Ziyu Chen, UNC Chapel Hill - Lipschitz-Regularized Probability Divergences and Applications to Generative Modeling
Abstract: Probability divergences such as the Kullback–Leibler (KL) divergence provide an information-theoretic measure of discrepancy between two probability distributions, but they require absolute continuity of one distribution with respect to the other. This assumption often fails for empirical measures or distributions supported on low-dimensional structures. In contrast, Wasserstein metrics quantify the transport cost between distributions without requiring absolute continuity, but they can break down when one of the distributions is heavy-tailed. Lipschitz-regularized divergences, introduced in Dupuis and Mao (2022) as a special class of (f, \Gamma)-divergences proposed in Birrell et al. (2022), combine f-divergences and the Wasserstein-1 metric via their variational (dual) formulations and inherit the advantages of both. In this talk, I will present key theoretical properties of Lipschitz-regularized f-divergences and demonstrate how these results lead to robust generative modeling methods under minimal assumptions on the target data distribution, including cases with heavy tails, low-dimensional structure, or fractal-like support.

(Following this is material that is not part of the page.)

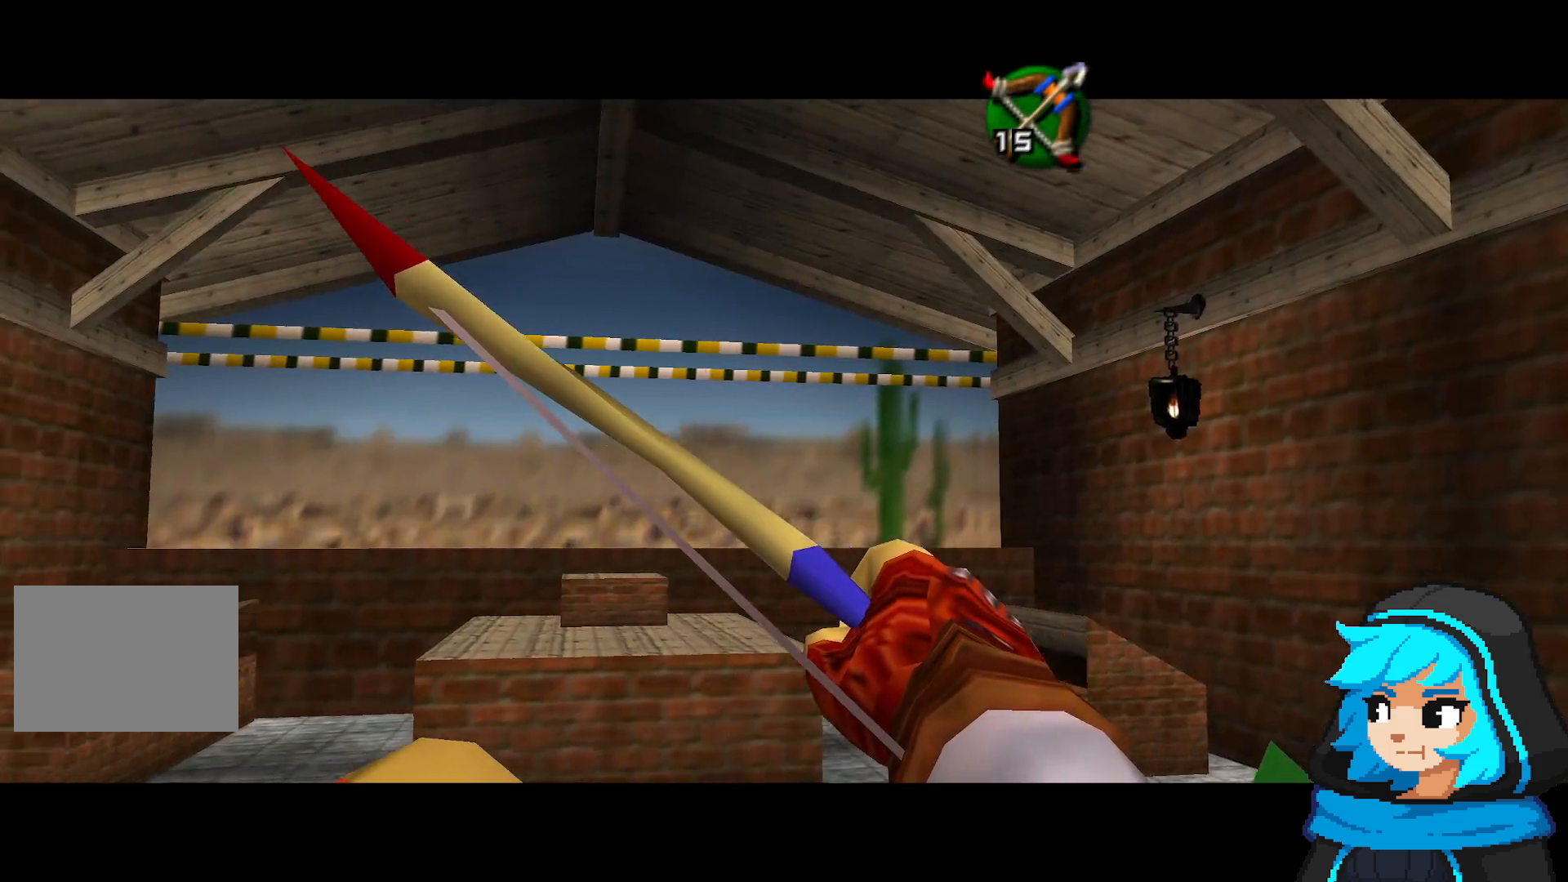
{"dt_ms": 500, "buttons": ["B"], "left_stick": "center", "events": [[133, "left_stick", "center"], [217, "B", "down"]]}
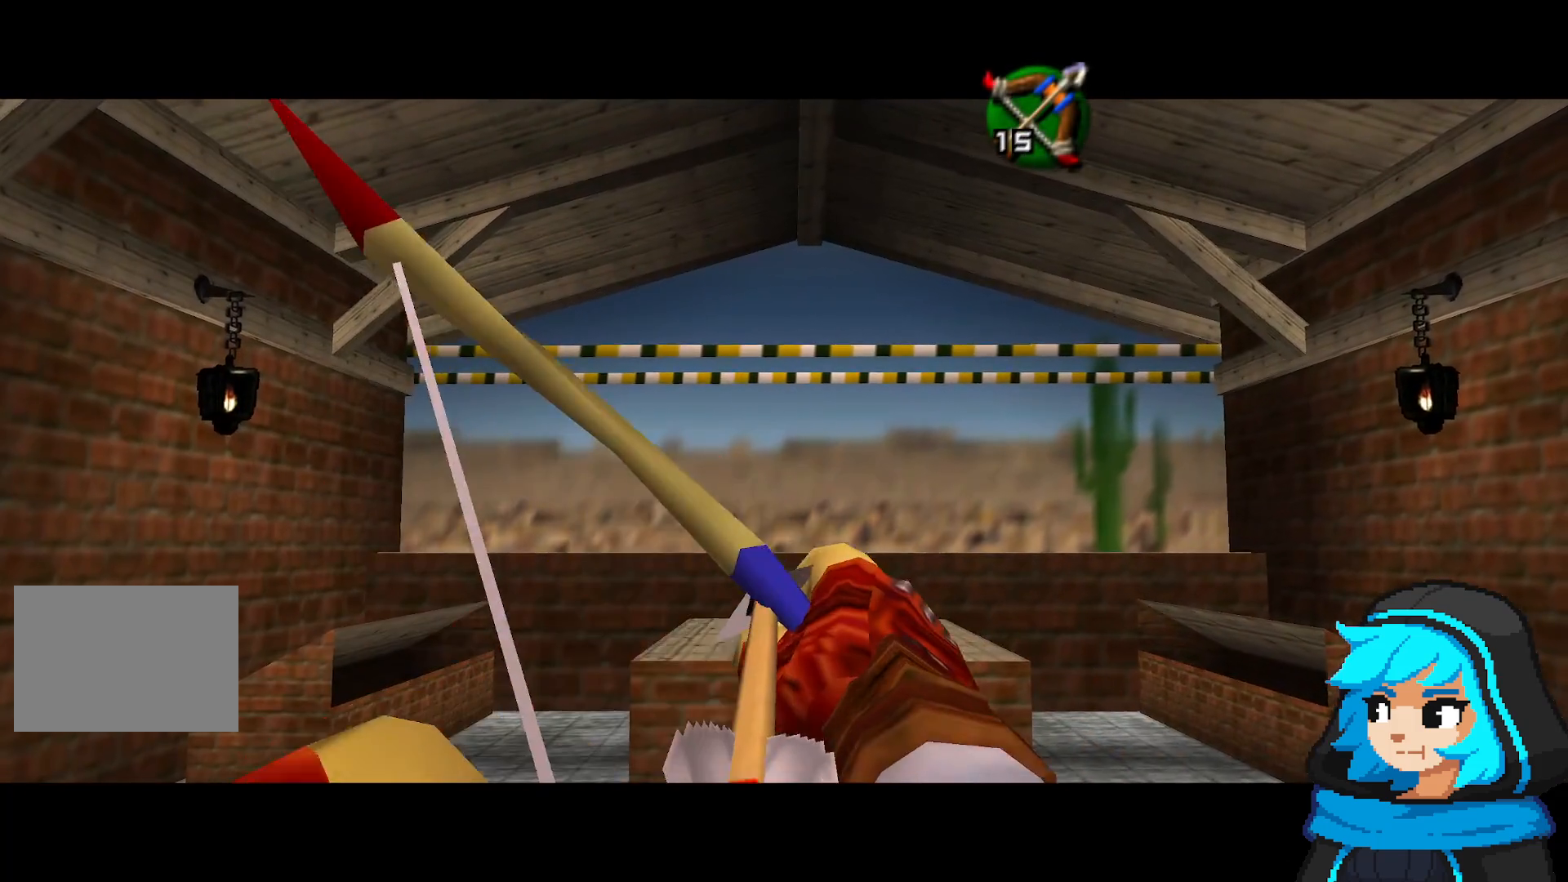
{"dt_ms": 500, "buttons": ["B"], "left_stick": "center", "events": []}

Caroline Moosmueller, UNC Chapel Hill - Learning in the space of probability measures
Abstract: Many datasets in modern applications, from cell gene expression and images to shapes and text documents, are naturally interpreted as probability measures, distributions, histograms, or point clouds. This perspective motivates the development of learning algorithms that operate directly in the space of probability measures. However, this space presents unique challenges: it is nonlinear and infinite-dimensional. Fortunately, it possesses a natural Riemannian-type geometry which enables meaningful learning algorithms.
This talk will provide an introduction to the space of probability measures and present approaches to unsupervised, supervised, and manifold learning within this framework. We will examine temporal evolutions on this space, including flows involving stochastic gradient descent and trajectory inference, with applications to analyzing gene expression in single cells. The proposed algorithms are furthermore demonstrated in pattern recognition tasks in imaging and medical applications.